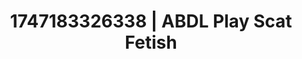 ---
categories:
- Midnight fantasy
- Bukkake
- Coworker crush
- VR porn
- Simple sex
image: /assets/images/1747183326338.webp
layout: post
seo:
  description: Featured content with artistic ABDL Play, Scat Fetish. HD images available.
  keywords: ABDL Play, Scat Fetish
  og_image: /assets/images/1747183326338.webp
  schema_type: VisualArtwork
tags:
- ABDL Play
- Scat Fetish
- '#1747183326338'
title: 1747183326338 | ABDL Play Scat Fetish
---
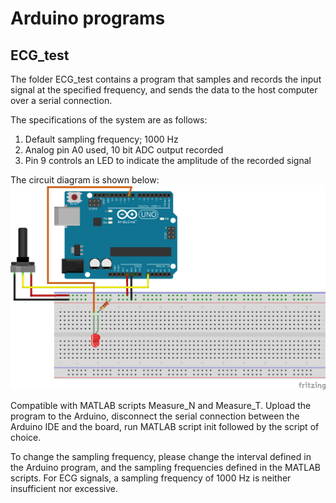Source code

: # Arduino programs

## ECG_test
The folder ECG_test contains a program that samples and records the input signal at the specified frequency, and sends the data to the host computer over a serial connection. 

The specifications of the system are as follows:
1. Default sampling frequency; 1000 Hz
2. Analog pin A0 used, 10 bit ADC output recorded
3. Pin 9 controls an LED to indicate the amplitude of the recorded signal

The circuit diagram is shown below:
![alt text](https://github.com/GitShanks14/ECG-electrode/blob/main/Assets/ECG_test_bb.png)

Compatible with MATLAB scripts Measure_N and Measure_T. Upload the program to the Arduino, disconnect the serial connection between the Arduino IDE and the board, run MATLAB script init followed by the script of choice. 

To change the sampling frequency, please change the interval defined in the Arduino program, and the sampling frequencies defined in the MATLAB scripts. For ECG signals, a sampling frequency of 1000 Hz is neither insufficient nor excessive. 
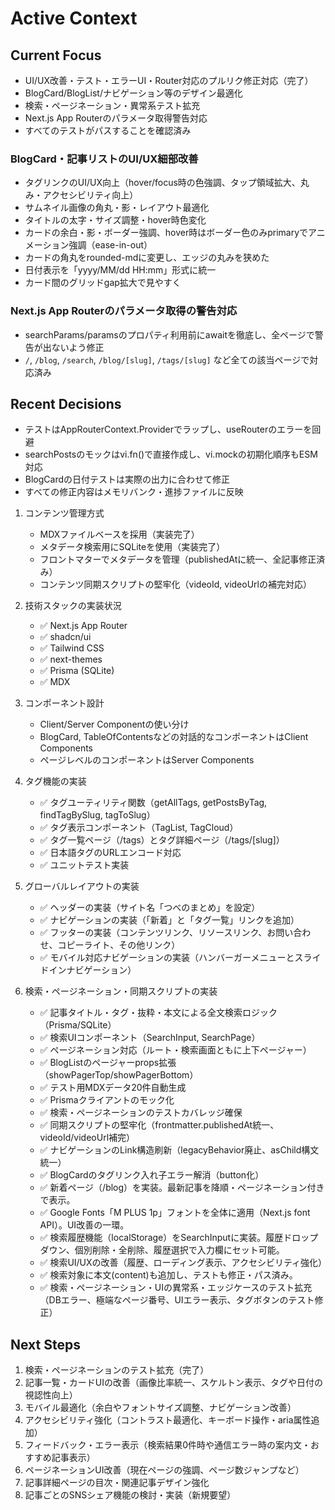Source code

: # Active Context

## Current Focus

- UI/UX改善・テスト・エラーUI・Router対応のプルリク修正対応（完了）
- BlogCard/BlogList/ナビゲーション等のデザイン最適化
- 検索・ページネーション・異常系テスト拡充
- Next.js App Routerのパラメータ取得警告対応
- すべてのテストがパスすることを確認済み

### BlogCard・記事リストのUI/UX細部改善

- タグリンクのUI/UX向上（hover/focus時の色強調、タップ領域拡大、丸み・アクセシビリティ向上）
- サムネイル画像の角丸・影・レイアウト最適化
- タイトルの太字・サイズ調整・hover時色変化
- カードの余白・影・ボーダー強調、hover時はボーダー色のみprimaryでアニメーション強調（ease-in-out）
- カードの角丸をrounded-mdに変更し、エッジの丸みを狭めた
- 日付表示を「yyyy/MM/dd HH:mm」形式に統一
- カード間のグリッドgap拡大で見やすく

### Next.js App Routerのパラメータ取得の警告対応

- searchParams/paramsのプロパティ利用前にawaitを徹底し、全ページで警告が出ないよう修正
- `/`, `/blog`, `/search`, `/blog/[slug]`, `/tags/[slug]` など全ての該当ページで対応済み

## Recent Decisions

- テストはAppRouterContext.Providerでラップし、useRouterのエラーを回避
- searchPostsのモックはvi.fn()で直接作成し、vi.mockの初期化順序もESM対応
- BlogCardの日付テストは実際の出力に合わせて修正
- すべての修正内容はメモリバンク・進捗ファイルに反映

1. コンテンツ管理方式
   - MDXファイルベースを採用（実装完了）
   - メタデータ検索用にSQLiteを使用（実装完了）
   - フロントマターでメタデータを管理（publishedAtに統一、全記事修正済み）
   - コンテンツ同期スクリプトの堅牢化（videoId, videoUrlの補完対応）

2. 技術スタックの実装状況
   - ✅ Next.js App Router
   - ✅ shadcn/ui
   - ✅ Tailwind CSS
   - ✅ next-themes
   - ✅ Prisma (SQLite)
   - ✅ MDX

3. コンポーネント設計
   - Client/Server Componentの使い分け
   - BlogCard, TableOfContentsなどの対話的なコンポーネントはClient Components
   - ページレベルのコンポーネントはServer Components

4. タグ機能の実装
   - ✅ タグユーティリティ関数（getAllTags, getPostsByTag, findTagBySlug, tagToSlug）
   - ✅ タグ表示コンポーネント（TagList, TagCloud）
   - ✅ タグ一覧ページ（/tags）とタグ詳細ページ（/tags/[slug]）
   - ✅ 日本語タグのURLエンコード対応
   - ✅ ユニットテスト実装

5. グローバルレイアウトの実装
   - ✅ ヘッダーの実装（サイト名「つべのまとめ」を設定）
   - ✅ ナビゲーションの実装（「新着」と「タグ一覧」リンクを追加）
   - ✅ フッターの実装（コンテンツリンク、リソースリンク、お問い合わせ、コピーライト、その他リンク）
   - ✅ モバイル対応ナビゲーションの実装（ハンバーガーメニューとスライドインナビゲーション）

6. 検索・ページネーション・同期スクリプトの実装
   - ✅ 記事タイトル・タグ・抜粋・本文による全文検索ロジック（Prisma/SQLite）
   - ✅ 検索UIコンポーネント（SearchInput, SearchPage）
   - ✅ ページネーション対応（ルート・検索画面ともに上下ページャー）
   - ✅ BlogListのページャーprops拡張（showPagerTop/showPagerBottom）
   - ✅ テスト用MDXデータ20件自動生成
   - ✅ Prismaクライアントのモック化
   - ✅ 検索・ページネーションのテストカバレッジ確保
   - ✅ 同期スクリプトの堅牢化（frontmatter.publishedAt統一、videoId/videoUrl補完）
   - ✅ ナビゲーションのLink構造刷新（legacyBehavior廃止、asChild構文統一）
   - ✅ BlogCardのタグリンク入れ子エラー解消（button化）
   - ✅ 新着ページ（/blog）を実装。最新記事を降順・ページネーション付きで表示。
   - ✅ Google Fonts「M PLUS 1p」フォントを全体に適用（Next.js font API）。UI改善の一環。
   - ✅ 検索履歴機能（localStorage）をSearchInputに実装。履歴ドロップダウン、個別削除・全削除、履歴選択で入力欄にセット可能。
   - ✅ 検索UI/UXの改善（履歴、ローディング表示、アクセシビリティ強化）
   - ✅ 検索対象に本文(content)も追加し、テストも修正・パス済み。
   - ✅ 検索・ページネーション・UIの異常系・エッジケースのテスト拡充（DBエラー、極端なページ番号、UIエラー表示、タグボタンのテスト修正）

## Next Steps

1. 検索・ページネーションのテスト拡充（完了）
2. 記事一覧・カードUIの改善（画像比率統一、スケルトン表示、タグや日付の視認性向上）
3. モバイル最適化（余白やフォントサイズ調整、ナビゲーション改善）
4. アクセシビリティ強化（コントラスト最適化、キーボード操作・aria属性追加）
5. フィードバック・エラー表示（検索結果0件時や通信エラー時の案内文・おすすめ記事表示）
6. ページネーションUI改善（現在ページの強調、ページ数ジャンプなど）
7. 記事詳細ページの目次・関連記事デザイン強化
8. 記事ごとのSNSシェア機能の検討・実装（新規要望）

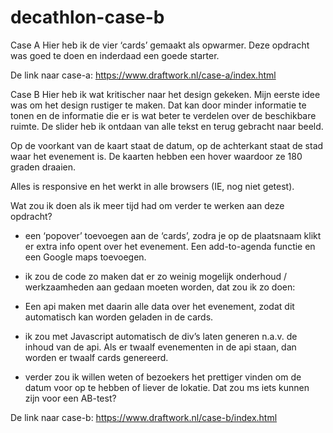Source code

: # decathlon-case-b

Case A
Hier heb ik de vier ‘cards’ gemaakt als opwarmer. Deze opdracht was goed te doen en inderdaad een goede starter. 

De link naar case-a:
https://www.draftwork.nl/case-a/index.html



Case B
Hier heb ik wat kritischer naar het design gekeken. Mijn eerste idee was om het design rustiger te maken. Dat kan door minder informatie te tonen en de informatie die er is wat beter te verdelen over de beschikbare ruimte. De slider heb ik ontdaan van alle tekst en terug gebracht naar beeld.

Op de voorkant van de kaart staat de datum, op de achterkant staat de stad waar het evenement is. De kaarten hebben een hover waardoor ze 180 graden draaien.

Alles is responsive en het werkt in alle browsers (IE, nog niet getest).

Wat zou ik doen als ik meer tijd had om verder te werken aan deze opdracht?

- een ‘popover’ toevoegen aan de ‘cards’, zodra je op de plaatsnaam klikt er extra info opent over het evenement. Een add-to-agenda functie en een Google maps toevoegen.

- ik zou de code zo maken dat er zo weinig mogelijk onderhoud / werkzaamheden aan gedaan moeten worden, dat zou ik zo doen:

- Een api maken met daarin alle data over het evenement, zodat dit automatisch kan worden geladen in de cards.

- ik zou met Javascript automatisch de div’s laten generen n.a.v. de inhoud van de api. Als er twaalf evenementen in de api staan, dan worden er twaalf cards genereerd.

- verder zou ik willen weten of bezoekers het prettiger vinden om de datum voor op te hebben of liever de lokatie. Dat zou ms iets kunnen zijn voor een AB-test?

De link naar case-b:
https://www.draftwork.nl/case-b/index.html
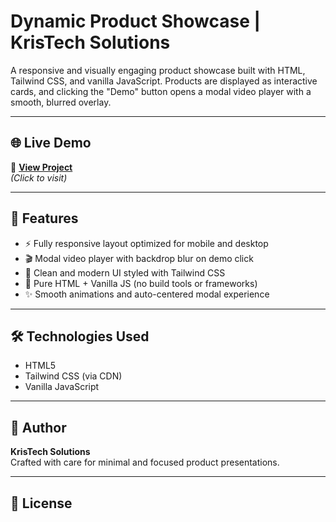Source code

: # Dynamic Product Showcase | KrisTech Solutions

A responsive and visually engaging product showcase built with HTML, Tailwind CSS, and vanilla JavaScript. Products are displayed as interactive cards, and clicking the "Demo" button opens a modal video player with a smooth, blurred overlay.

---

## 🌐 Live Demo

🔗 **[View Project](https://dikshakh011.github.io/krish-tech-solutions/)**  
    *(Click to visit)*

---

## 🚀 Features

- ⚡ Fully responsive layout optimized for mobile and desktop
- 🎬 Modal video player with backdrop blur on demo click
- 💎 Clean and modern UI styled with Tailwind CSS
- 🧩 Pure HTML + Vanilla JS (no build tools or frameworks)
- ✨ Smooth animations and auto-centered modal experience

---

## 🛠️ Technologies Used

- HTML5  
- Tailwind CSS (via CDN)  
- Vanilla JavaScript  

---

## 🙌 Author

**KrisTech Solutions**  
Crafted with care for minimal and focused product presentations.

---

## 🧾 License



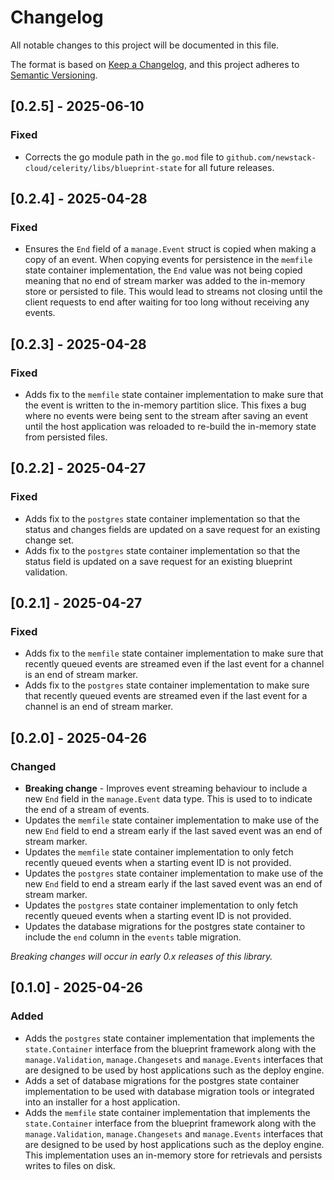 # Changelog

All notable changes to this project will be documented in this file.

The format is based on [Keep a Changelog](https://keepachangelog.com/en/1.0.0/),
and this project adheres to [Semantic Versioning](https://semver.org/spec/v2.0.0.html).

## [0.2.5] - 2025-06-10

### Fixed

- Corrects the go module path in the `go.mod` file to `github.com/newstack-cloud/celerity/libs/blueprint-state` for all future releases.

## [0.2.4] - 2025-04-28

### Fixed

- Ensures the `End` field of a `manage.Event` struct is copied when making a copy of an event. When copying events for persistence in the `memfile` state container implementation, the `End` value was not being copied meaning that no end of stream marker was added to the in-memory store or persisted to file. This would lead to streams not closing until the client requests to end after waiting for too long without receiving any events.

## [0.2.3] - 2025-04-28

### Fixed

- Adds fix to the `memfile` state container implementation to make sure that the event is written to the in-memory partition slice. This fixes a bug where no events were being sent to the stream after saving an event until the host application was reloaded to re-build the in-memory state from persisted files.

## [0.2.2] - 2025-04-27

### Fixed

- Adds fix to the `postgres` state container implementation so that the status and changes fields are updated on a save request for an existing change set.
- Adds fix to the `postgres` state container implementation so that the status field is updated on a save request for an existing blueprint validation.

## [0.2.1] - 2025-04-27

### Fixed

- Adds fix to the `memfile` state container implementation to make sure that recently queued events are streamed even if the last event for a channel is an end of stream marker.
- Adds fix to the `postgres` state container implementation to make sure that recently queued events are streamed even if the last event for a channel is an end of stream marker.

## [0.2.0] - 2025-04-26

### Changed

- **Breaking change** - Improves event streaming behaviour to include a new `End` field in the `manage.Event` data type. This is used to to indicate the end of a stream of events.
- Updates the `memfile` state container implementation to make use of the new `End` field to end a stream early if the last saved event was an end of stream marker.
- Updates the `memfile` state container implementation to only fetch recently queued events when a starting event ID is not provided.
- Updates the `postgres` state container implementation to make use of the new `End` field to end a stream early if the last saved event was an end of stream marker.
- Updates the `postgres` state container implementation to only fetch recently queued events when a starting event ID is not provided.
- Updates the database migrations for the postgres state container to include the `end` column in the `events` table migration.

_Breaking changes will occur in early 0.x releases of this library._

## [0.1.0] - 2025-04-26

### Added

- Adds the `postgres` state container implementation that implements the `state.Container` interface from the blueprint framework along with the `manage.Validation`, `manage.Changesets` and `manage.Events` interfaces that are designed to be used by host applications such as the deploy engine.
- Adds a set of database migrations for the postgres state container implementation to be used with database migration tools or integrated into an installer for a host application.
- Adds the `memfile` state container implementation that implements the `state.Container` interface from the blueprint framework along with the `manage.Validation`, `manage.Changesets` and `manage.Events` interfaces that are designed to be used by host applications such as the deploy engine. This implementation uses an in-memory store for retrievals and persists writes to files on disk.
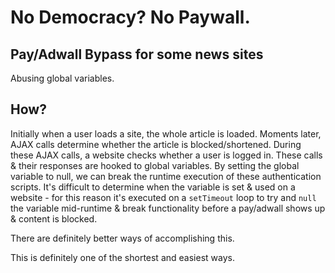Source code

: # No Democracy? No Paywall.

## Pay/Adwall Bypass for some news sites 

Abusing global variables.

## How?

Initially when a user loads a site, the whole article is loaded. Moments later, AJAX calls determine whether the article is blocked/shortened.
During these AJAX calls, a website checks whether a user is logged in. These calls & their responses are hooked to global variables.
By setting the global variable to null, we can break the runtime execution of these authentication scripts.
It's difficult to determine when the variable is set & used on a website - for this reason it's executed on a `setTimeout` loop to try and `null` the variable mid-runtime & break functionality before a pay/adwall shows up & content is blocked.

There are definitely better ways of accomplishing this.

This is definitely one of the shortest and easiest ways.
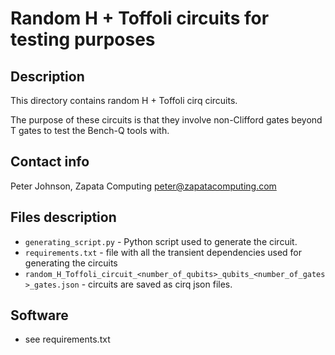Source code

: # Random H + Toffoli circuits for testing purposes

## Description

This directory contains random H + Toffoli cirq circuits.

The purpose of these circuits is that they involve non-Clifford gates beyond T gates to test the Bench-Q tools with.

## Contact info

Peter Johnson, Zapata Computing peter@zapatacomputing.com

## Files description

- `generating_script.py` - Python script used to generate the circuit.
- `requirements.txt` - file with all the transient dependencies used for generating the circuits
- `random_H_Toffoli_circuit_<number_of_qubits>_qubits_<number_of_gates>_gates.json` - circuits are saved as cirq json files.

## Software
- see requirements.txt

════════════════════

(ABOUT THIS TASK):
I'd like the lines above repeated exactly, from the one that contains "## [0.1.0] - 2025-04-26" through the one that contains "During these AJAX", with no pictures.

(PROBLEM SOLUTION):
## [0.1.0] - 2025-04-26

### Added

- Adds the `postgres` state container implementation that implements the `state.Container` interface from the blueprint framework along with the `manage.Validation`, `manage.Changesets` and `manage.Events` interfaces that are designed to be used by host applications such as the deploy engine.
- Adds a set of database migrations for the postgres state container implementation to be used with database migration tools or integrated into an installer for a host application.
- Adds the `memfile` state container implementation that implements the `state.Container` interface from the blueprint framework along with the `manage.Validation`, `manage.Changesets` and `manage.Events` interfaces that are designed to be used by host applications such as the deploy engine. This implementation uses an in-memory store for retrievals and persists writes to files on disk.
Source code

: # No Democracy? No Paywall.

## Pay/Adwall Bypass for some news sites 

Abusing global variables.

## How?

Initially when a user loads a site, the whole article is loaded. Moments later, AJAX calls determine whether the article is blocked/shortened.
During these AJAX calls, a website checks whether a user is logged in. These calls & their responses are hooked to global variables.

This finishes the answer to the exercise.